JEFFERSON CITY, Mo. (Dec. 16, 2015) – A bill prefiled in the Missouri legislature would set the stage to nullify presidential executive orders.

Rep. Tim Remole (R-06) prefiled House Bill 1791 (HB1791) on Dec. 11. The bill would require the state general assembly to “adopt and enact any and all measures as may be necessary to prevent the enforcement of regulations, rules, and memorandums issued by a presidential executive order.”

HB1791 calls executive orders not justified by federal law or the limited constitutional authority of the president of the United States “repugnant to the Constitution of the United States and the Constitution of Missouri.” Language in the bill goes on to declare such executive orders “null void and of no effect” in Missouri.

HB1791 creates a mechanism for state noncooperation with enforcement of such orders, declaring “no agency or political subdivision of this state shall take any action or utilize any resources to give effect to such rules, regulations, or memorandums.” While declaring executive order null and void does nothing to actually stop their enforcement, action taken by the general assembly under the proposed law to bar cooperation with enforcement of such orders would nullify them in effect.

HB1791 follows the blueprint “Father of the Constitution,” created for resisting federal power. In Federalist 46 James Madison outlined several steps that states can take to effectively stop “an unwarrantable measure,” or “even a warrantable measure” of the federal government. Madison called for “refusal to cooperate with officers of the Union” as a way to successfully thwart federal acts.

Because the federal government depends on state assistance for enforcement of all of its laws, barring state cooperation with implementation and enforcement of executive orders would likely make them nearly impossible to enact in Missouri from a practical standpoint.


HB1791 rests on a well-established legal principle known as the anti-commandeering doctrine. Simply put, the federal government cannot force states to help implement or enforce any federal act or program The anti-commandeering doctrine rests primarily on four Supreme Court cases cases dating back to 1842. Printz v. US serves as the cornerstone.

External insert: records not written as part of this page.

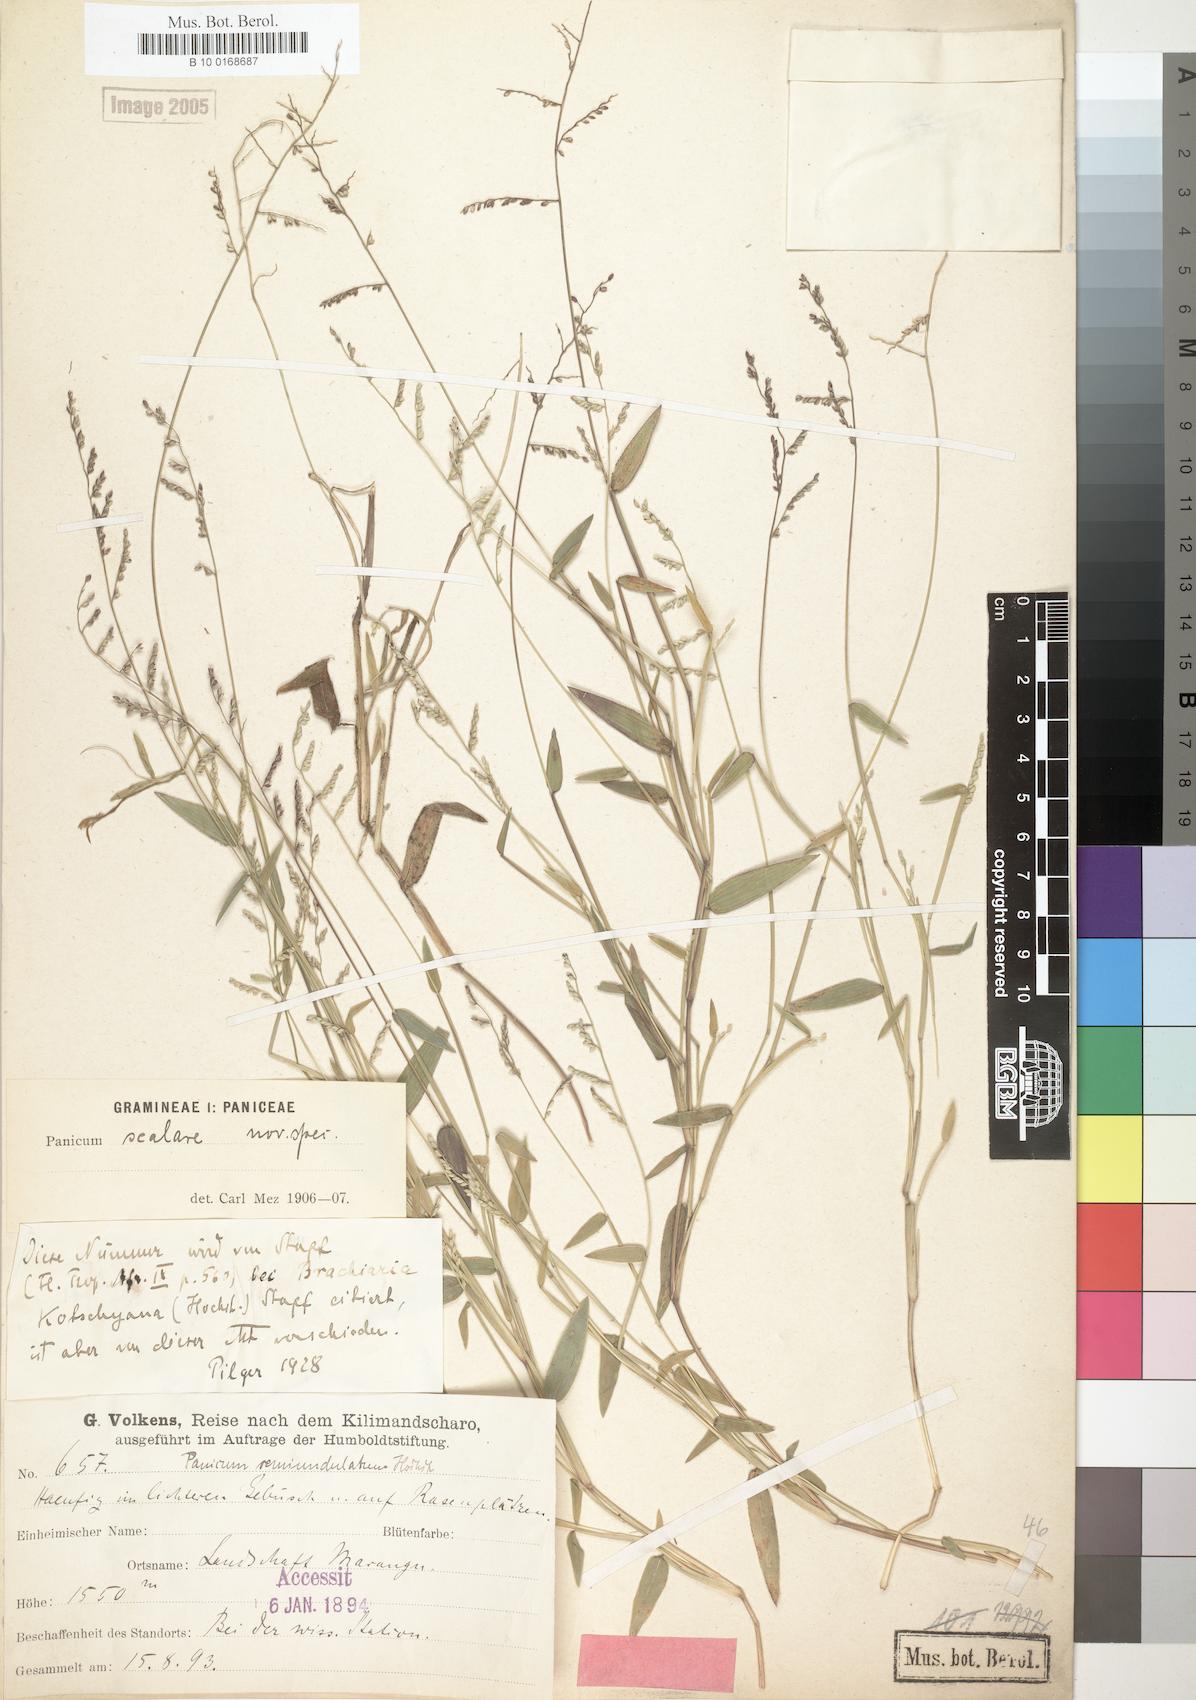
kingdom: Plantae
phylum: Tracheophyta
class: Liliopsida
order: Poales
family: Poaceae
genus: Urochloa
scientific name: Urochloa comata
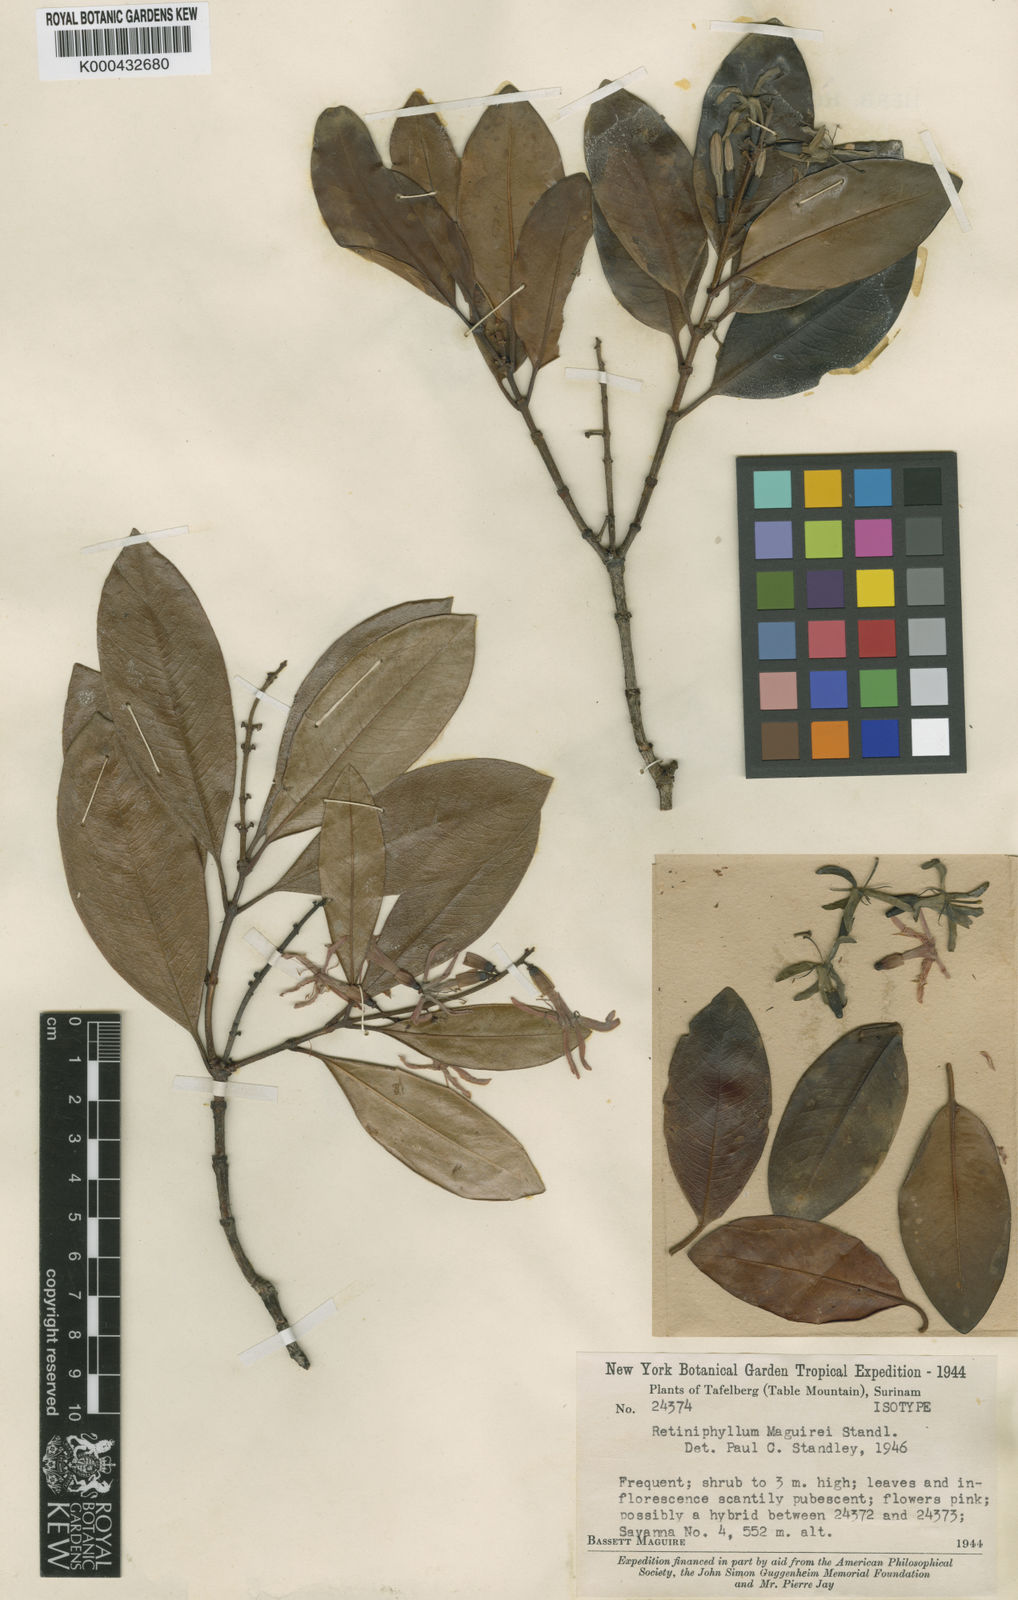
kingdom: Plantae
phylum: Tracheophyta
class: Magnoliopsida
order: Gentianales
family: Rubiaceae
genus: Retiniphyllum
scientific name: Retiniphyllum maguirei
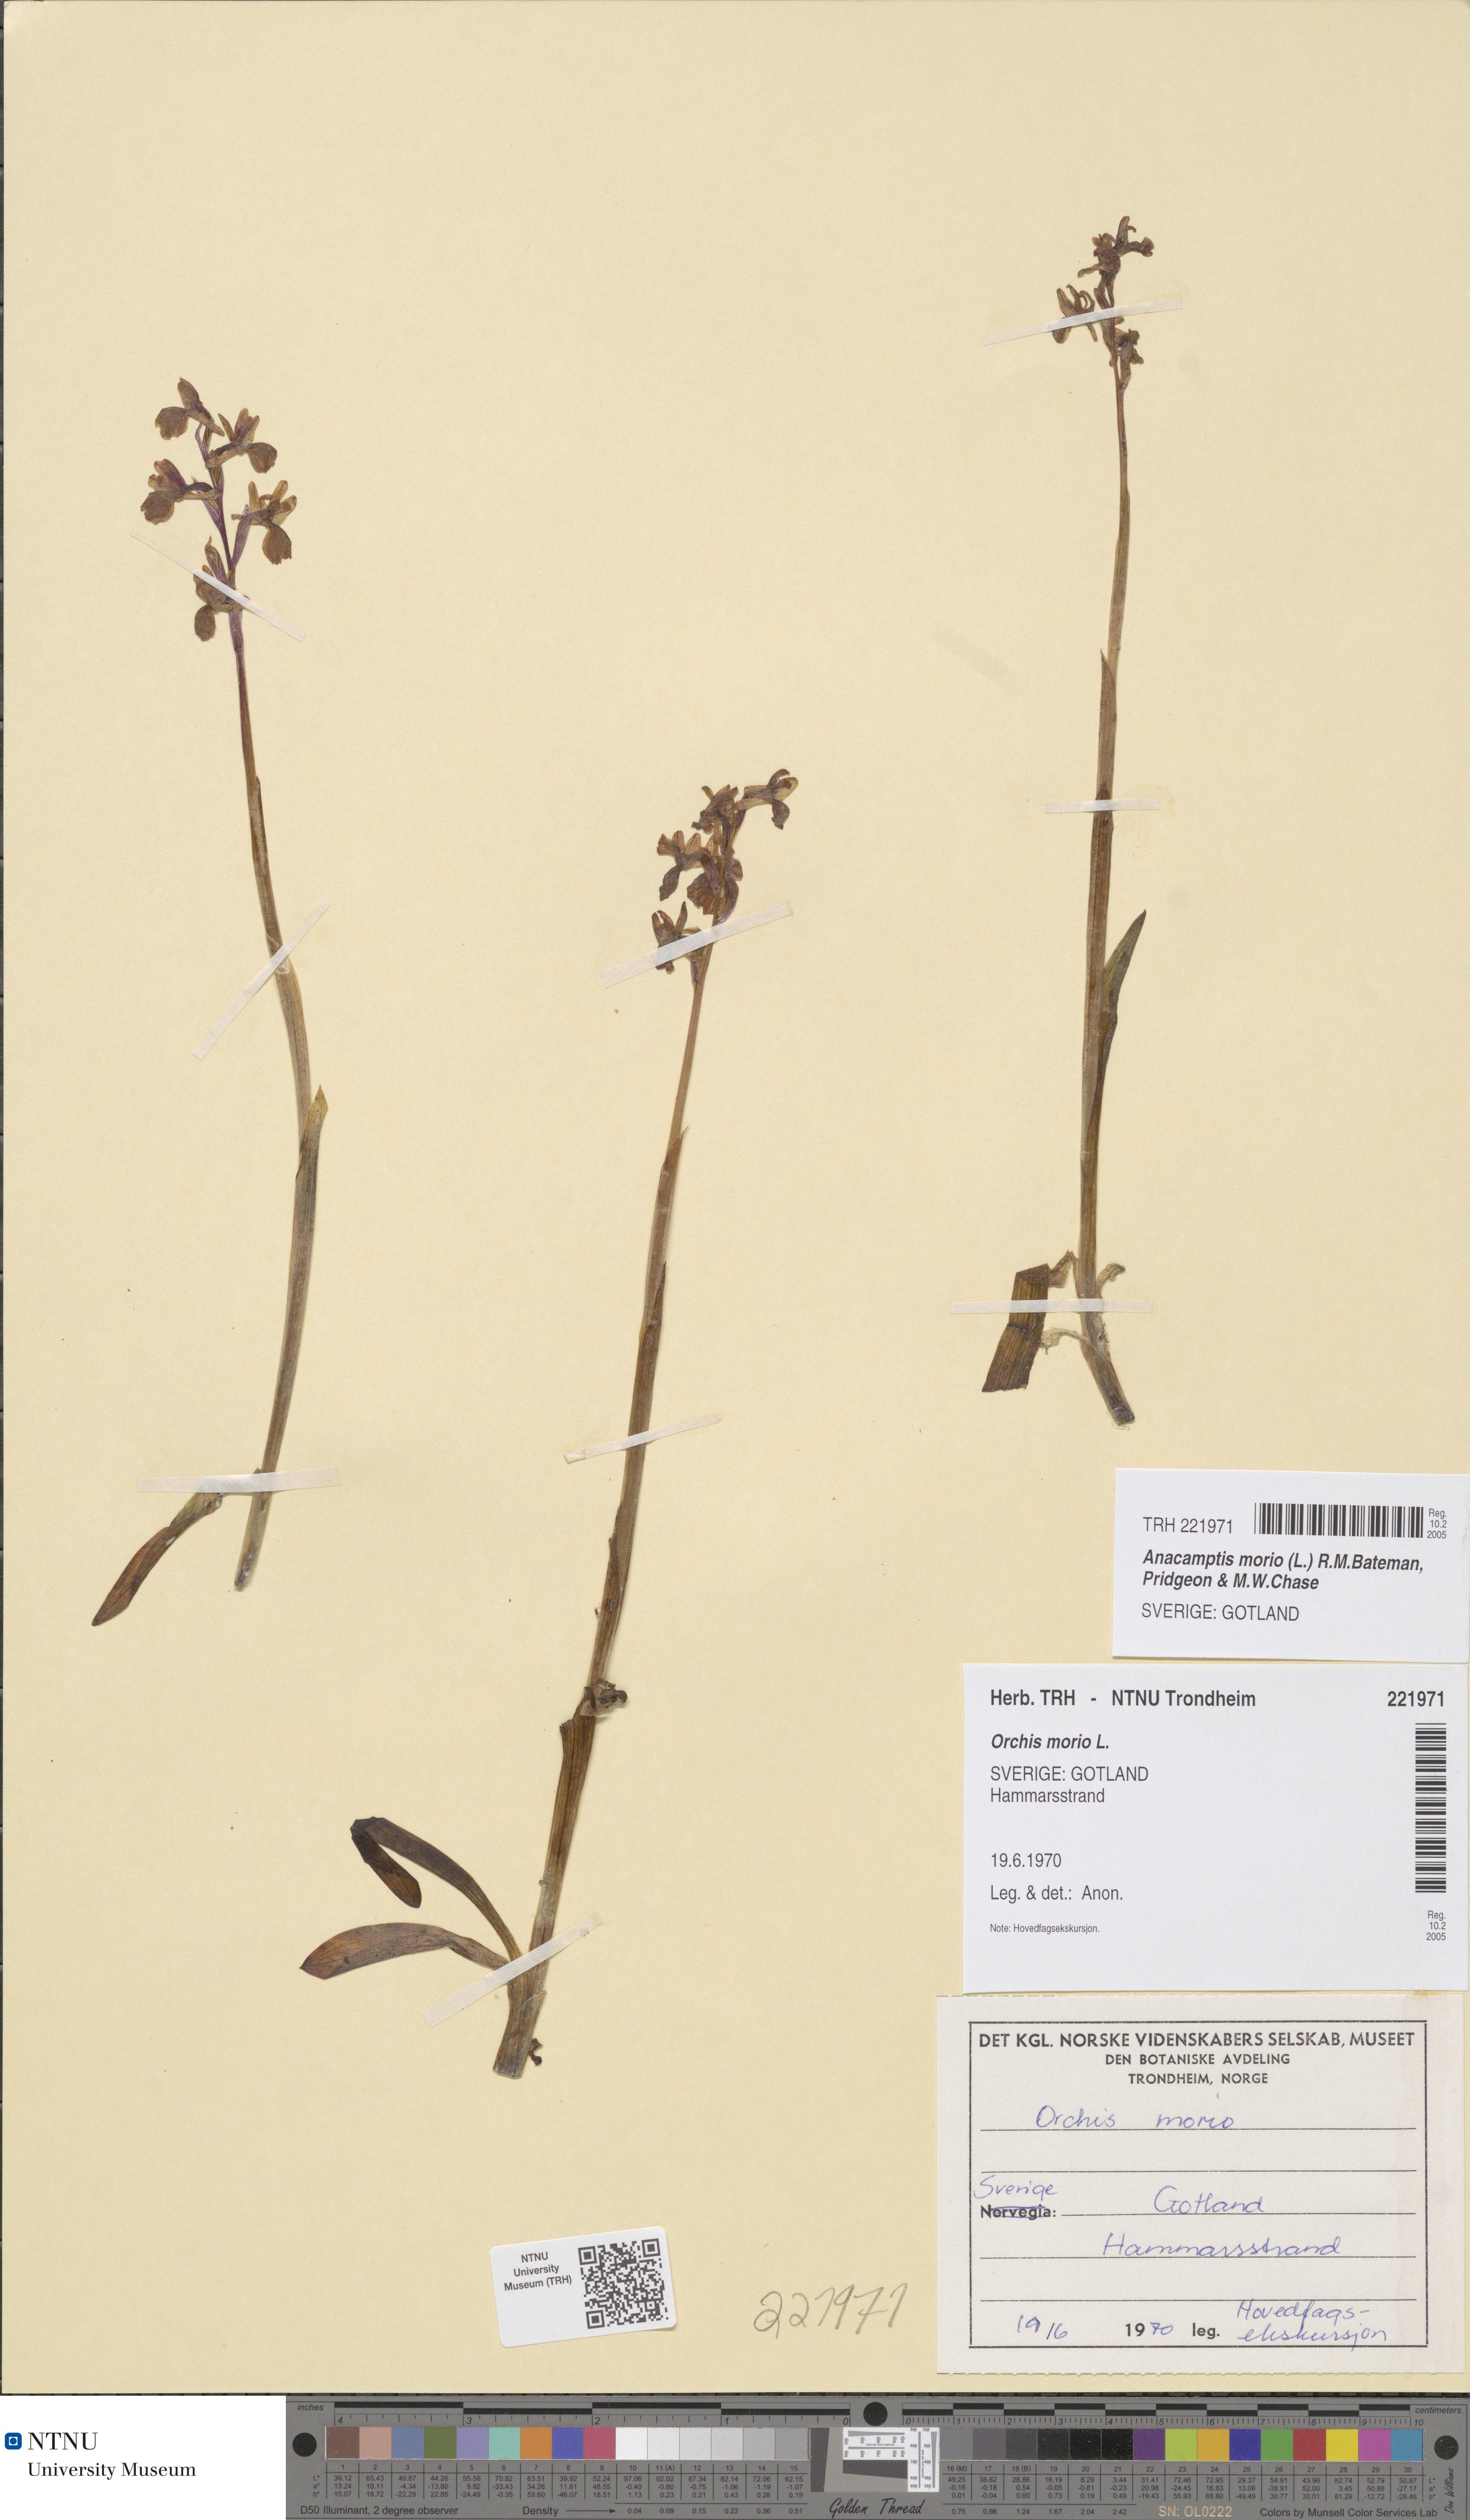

“We held in New York that Congress cannot compel the States to enact or enforce a federal regulatory program. Today we hold that Congress cannot circumvent that prohibition by conscripting the States’ officers directly. The Federal Government may neither issue directives requiring the States to address particular problems, nor command the States’ officers, or those of their political subdivisions, to administer or enforce a federal regulatory program. It matters not whether policy making is involved, and no case by case weighing of the burdens or benefits is necessary; such commands are fundamentally incompatible with our constitutional system of dual sovereignty.”


HB1791 will be referred to a committee once the regular session begins in January. It will need to pass out of that committee by a majority vote before moving on for consideration in the full House.